Circuit design text data
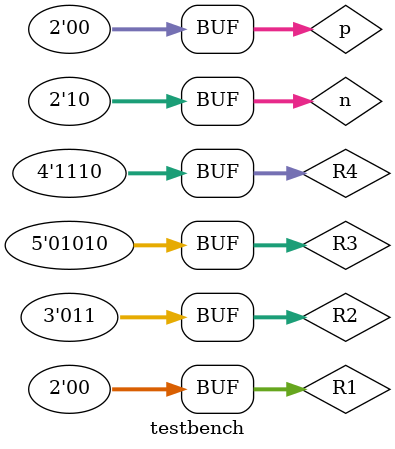
<source format=v>
/* RNS to binary converter module
input: R1, R2, R3, R4, n, p
where R* are RNS residues, n and p are a positive integers and 0≤p≤n-2 from which moduli set will be generated in following way {2^n-1, 2^n+1, 2^(2n)+1, 2^(2n+p)}
output: X
where X is a binary format of converted number

compiled via iverilog -o converter converter.v
*/
//edit: reworked to be bit length specified ->

//8bit csa adder
module csa(
	input [0:7]a,
	input [0:7]b,
	input [0:7]c,
	output [0:7]ps,
	output sc
	);
	wire [0:8]sum;

	assign sum = a + b + c;
	assign ps[0] = sum[1];
	assign ps[1] = sum[2];
	assign ps[2] = sum[3];
	assign ps[3] = sum[4];
	assign ps[4] = sum[5];
	assign ps[5] = sum[6];
	assign ps[6] = sum[7];
	assign ps[7] = sum[8];
	assign sc = sum[0];
endmodule

//8bit modulo adder with defined m
module modulo_adder(
	input [0:7]a,
	input [0:7]b,
	input [0:7]m,
	output [0:7]result
	);

	assign result = (a+b)%m;
endmodule


module converter( 
	input [0:1]R1,
	input [0:2]R2,
	input [0:4]R3,
	input [0:3]R4,
	input [0:1]n,
	input [0:1]p,
	output [0:10]X
	);
	wire [0:7]m;
	assign m = 2**(4*n) - 1;

//calc ~R1
	wire [0:7]tR1;
	assign tR1 = {R1, R1, R1, R1};

//calc ~R2
	wire [0:1]dR2;
	wire [0:7]tR2;
	wire msbR2;
	wire [0:7]k2;

	assign dR2[0] = R2[1];
	assign dR2[1] = R2[2];
	assign tR2 = {dR2, ~dR2, dR2, ~dR2};
	assign msbR2 = R2[0];
	assign k2 = (( 1 - (2**n) + (2**(2*n)) - (2**(3*n)) ) * (1 + msbR2))%m - 1;
//"-1" at the end of above line is a hack - verilog does not quite support modulo operation for negative numbers which is required in above set of numbers(always equals (-51 or -102)%255 ). What it means is that while passing "0" barrier it does not count zero as number and adds additional bit.

//calc ~R3
	wire [0:3]dR3;
	wire [0:7]cntR3;
	wire [0:7]tR3;
	wire [0:7]k3;
	assign dR3[0] = R3[1];
	assign dR3[1] = R3[2];
	assign dR3[2] = R3[3];
	assign dR3[3] = R3[4];
	assign cntR3 = {~dR3, dR3};
	assign tR3 = ((2**(n+1)) * cntR3)%m;
	assign k3 = ((2**(n+1)) * ((2**(2*n) - 1) * (1 + R3[0])))%m;

//calc ~R4
	// wire []ones; //-> length = n-p-2 = 2-0-2 = 0
	wire [0:3]zeros;
	wire [0:7]tR4;
	wire [0:7]k4;
	// assign ones = {(0){1'b0}}; //-> length = 0
	assign zeros = {(4){1'b0}};
	// assign tR4 = {ones, ~R4, zeros};
	assign tR4 = {~R4, zeros};
	assign k4 = 2**(n+2) - 1;

//calc X
	wire [0:7]ps;
	wire [0:7]ps2;
	wire [0:7]ps3;
	wire sc, sc2, sc3;
	wire [0:7]k;

	assign k = k2 + k3 + k4;

	csa csa1(tR1, tR2, tR3, ps, sc);
	csa csa2(ps, sc, tR4, ps2, sc2);
	csa csa3(ps2, sc2, k, ps3, sc3);

	wire [0:7]tempX;
	modulo_adder mod_add1(ps3, sc3, ((2**(4 * n)) - 1), tempX);

	assign X = (tempX*2^(2*n+p)) + R4;
endmodule



module testbench();
	reg [0:1]R1;
	reg [0:2]R2;
	reg [0:4]R3;
	reg [0:3]R4;
	reg [0:1]n, p;
	wire [0:7]X;
	localparam delay = 10;
	converter test_converter(.R1(R1), .R2(R2), .R3(R3), .R4(R4), .n(n), .p(p), .X(X));

	initial begin //: R1 R2 R3 R4 n p
		$monitor("R1=%b R2=%b R3=%b R4=%b n=%d p=%d => X=%bb=%dd", R1, R2, R3, R4, n, p, X, X);
		R1 = 1; R2 = 0; R3 = 15; R4 = 4; n = 2; p = 0;		//100
		#delay;
		R1 = 0; R2 = 3; R3 = 10; R4 = 14; n = 2; p = 0;		//78
	end
endmodule

</source>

INSTRUCTIONS TO FOLLOW => Output the entries above verbatim. Omit the images.

ANSWER SPACE =>
<source format=v>
/* RNS to binary converter module
input: R1, R2, R3, R4, n, p
where R* are RNS residues, n and p are a positive integers and 0≤p≤n-2 from which moduli set will be generated in following way {2^n-1, 2^n+1, 2^(2n)+1, 2^(2n+p)}
output: X
where X is a binary format of converted number

compiled via iverilog -o converter converter.v
*/
//edit: reworked to be bit length specified ->

//8bit csa adder
module csa(
	input [0:7]a,
	input [0:7]b,
	input [0:7]c,
	output [0:7]ps,
	output sc
	);
	wire [0:8]sum;

	assign sum = a + b + c;
	assign ps[0] = sum[1];
	assign ps[1] = sum[2];
	assign ps[2] = sum[3];
	assign ps[3] = sum[4];
	assign ps[4] = sum[5];
	assign ps[5] = sum[6];
	assign ps[6] = sum[7];
	assign ps[7] = sum[8];
	assign sc = sum[0];
endmodule

//8bit modulo adder with defined m
module modulo_adder(
	input [0:7]a,
	input [0:7]b,
	input [0:7]m,
	output [0:7]result
	);

	assign result = (a+b)%m;
endmodule


module converter( 
	input [0:1]R1,
	input [0:2]R2,
	input [0:4]R3,
	input [0:3]R4,
	input [0:1]n,
	input [0:1]p,
	output [0:10]X
	);
	wire [0:7]m;
	assign m = 2**(4*n) - 1;

//calc ~R1
	wire [0:7]tR1;
	assign tR1 = {R1, R1, R1, R1};

//calc ~R2
	wire [0:1]dR2;
	wire [0:7]tR2;
	wire msbR2;
	wire [0:7]k2;

	assign dR2[0] = R2[1];
	assign dR2[1] = R2[2];
	assign tR2 = {dR2, ~dR2, dR2, ~dR2};
	assign msbR2 = R2[0];
	assign k2 = (( 1 - (2**n) + (2**(2*n)) - (2**(3*n)) ) * (1 + msbR2))%m - 1;
//"-1" at the end of above line is a hack - verilog does not quite support modulo operation for negative numbers which is required in above set of numbers(always equals (-51 or -102)%255 ). What it means is that while passing "0" barrier it does not count zero as number and adds additional bit.

//calc ~R3
	wire [0:3]dR3;
	wire [0:7]cntR3;
	wire [0:7]tR3;
	wire [0:7]k3;
	assign dR3[0] = R3[1];
	assign dR3[1] = R3[2];
	assign dR3[2] = R3[3];
	assign dR3[3] = R3[4];
	assign cntR3 = {~dR3, dR3};
	assign tR3 = ((2**(n+1)) * cntR3)%m;
	assign k3 = ((2**(n+1)) * ((2**(2*n) - 1) * (1 + R3[0])))%m;

//calc ~R4
	// wire []ones; //-> length = n-p-2 = 2-0-2 = 0
	wire [0:3]zeros;
	wire [0:7]tR4;
	wire [0:7]k4;
	// assign ones = {(0){1'b0}}; //-> length = 0
	assign zeros = {(4){1'b0}};
	// assign tR4 = {ones, ~R4, zeros};
	assign tR4 = {~R4, zeros};
	assign k4 = 2**(n+2) - 1;

//calc X
	wire [0:7]ps;
	wire [0:7]ps2;
	wire [0:7]ps3;
	wire sc, sc2, sc3;
	wire [0:7]k;

	assign k = k2 + k3 + k4;

	csa csa1(tR1, tR2, tR3, ps, sc);
	csa csa2(ps, sc, tR4, ps2, sc2);
	csa csa3(ps2, sc2, k, ps3, sc3);

	wire [0:7]tempX;
	modulo_adder mod_add1(ps3, sc3, ((2**(4 * n)) - 1), tempX);

	assign X = (tempX*2^(2*n+p)) + R4;
endmodule



module testbench();
	reg [0:1]R1;
	reg [0:2]R2;
	reg [0:4]R3;
	reg [0:3]R4;
	reg [0:1]n, p;
	wire [0:7]X;
	localparam delay = 10;
	converter test_converter(.R1(R1), .R2(R2), .R3(R3), .R4(R4), .n(n), .p(p), .X(X));

	initial begin //: R1 R2 R3 R4 n p
		$monitor("R1=%b R2=%b R3=%b R4=%b n=%d p=%d => X=%bb=%dd", R1, R2, R3, R4, n, p, X, X);
		R1 = 1; R2 = 0; R3 = 15; R4 = 4; n = 2; p = 0;		//100
		#delay;
		R1 = 0; R2 = 3; R3 = 10; R4 = 14; n = 2; p = 0;		//78
	end
endmodule

</source>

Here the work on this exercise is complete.